“Sostenido por la mano de Dios”: el subdirector de comedor de Parkway Place, padre de acogida, reconstruye tras el paso de Harvey.
En los últimos siete años, el subdirector de servicios alimentarios de Parkway Place, Duane Davis, ha sido padre de acogida de casi cuatro docenas de niños en el sistema de acogida de Houston. Actualmente, él y su esposa tienen cinco niños de acogida viviendo con ellos, todos ellos con edades comprendidas entre los seis meses y los seis años.
Su vida, dice Davis, es una serie de caos controlado.
Pero solo hicieron falta cinco horas y más de un metro de agua para que la ya ajetreada vida de la familia Davis diera un vuelco completo.
A las 4 de la madrugada del 27 de agosto, Davis se despertó de repente al oír a su esposa decirle que su casa se estaba inundando. Durante la noche, la vivienda había acumulado más de medio metro de agua, y el nivel subía cada vez más rápido.
“Entramos en modo de supervivencia”, dijo Davis. “Nuestra primera prioridad era asegurarnos de que los niños estuvieran a salvo y no se traumatizaran por lo que estaba pasando cuando vieron objetos flotando en el agua”.”
* * *
» Actividad:
Repita literalmente, del texto sobre Duane Davis, todo lo que va desde "En los últimos" hasta "los seis años.".

(Datos registrados)
* * *
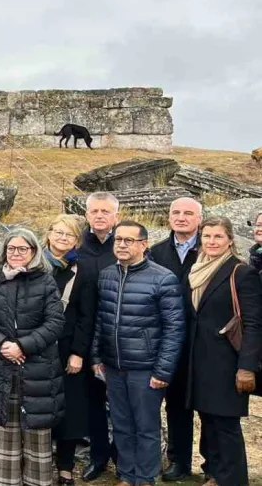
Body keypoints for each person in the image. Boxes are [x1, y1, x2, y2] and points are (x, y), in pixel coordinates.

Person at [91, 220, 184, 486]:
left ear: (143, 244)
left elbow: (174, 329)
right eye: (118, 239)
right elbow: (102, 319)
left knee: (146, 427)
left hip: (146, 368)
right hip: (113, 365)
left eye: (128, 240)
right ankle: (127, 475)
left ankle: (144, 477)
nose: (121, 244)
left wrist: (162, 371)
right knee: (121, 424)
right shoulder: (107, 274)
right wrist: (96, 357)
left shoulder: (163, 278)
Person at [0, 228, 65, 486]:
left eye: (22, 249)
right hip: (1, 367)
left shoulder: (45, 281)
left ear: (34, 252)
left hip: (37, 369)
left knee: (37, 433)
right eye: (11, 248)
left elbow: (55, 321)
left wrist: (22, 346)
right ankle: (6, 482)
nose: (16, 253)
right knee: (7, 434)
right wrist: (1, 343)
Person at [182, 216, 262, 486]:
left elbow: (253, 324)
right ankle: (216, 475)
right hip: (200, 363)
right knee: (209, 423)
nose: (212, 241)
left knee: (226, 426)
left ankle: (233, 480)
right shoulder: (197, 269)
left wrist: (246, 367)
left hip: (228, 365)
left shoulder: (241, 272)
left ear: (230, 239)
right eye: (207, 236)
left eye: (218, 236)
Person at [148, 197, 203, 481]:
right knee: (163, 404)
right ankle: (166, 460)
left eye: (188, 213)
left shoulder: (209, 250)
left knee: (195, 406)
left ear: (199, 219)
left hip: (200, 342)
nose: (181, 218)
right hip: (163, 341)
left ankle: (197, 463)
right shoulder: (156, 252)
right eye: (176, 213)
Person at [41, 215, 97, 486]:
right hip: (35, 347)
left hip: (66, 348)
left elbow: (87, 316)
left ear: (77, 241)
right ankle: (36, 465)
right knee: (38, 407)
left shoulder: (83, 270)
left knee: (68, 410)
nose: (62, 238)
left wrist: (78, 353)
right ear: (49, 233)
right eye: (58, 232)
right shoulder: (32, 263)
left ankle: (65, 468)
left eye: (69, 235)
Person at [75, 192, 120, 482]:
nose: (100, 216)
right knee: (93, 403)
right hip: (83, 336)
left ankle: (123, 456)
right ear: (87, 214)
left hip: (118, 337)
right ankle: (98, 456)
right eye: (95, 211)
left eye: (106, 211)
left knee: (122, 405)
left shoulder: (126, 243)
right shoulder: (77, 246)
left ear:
* * *
» Resultado de la tarea:
En los últimos siete años, el subdirector de servicios alimentarios de Parkway Place, Duane Davis, ha sido padre de acogida de casi cuatro docenas de niños en el sistema de acogida de Houston. Actualmente, él y su esposa tienen cinco niños de acogida viviendo con ellos, todos ellos con edades comprendidas entre los seis meses y los seis años.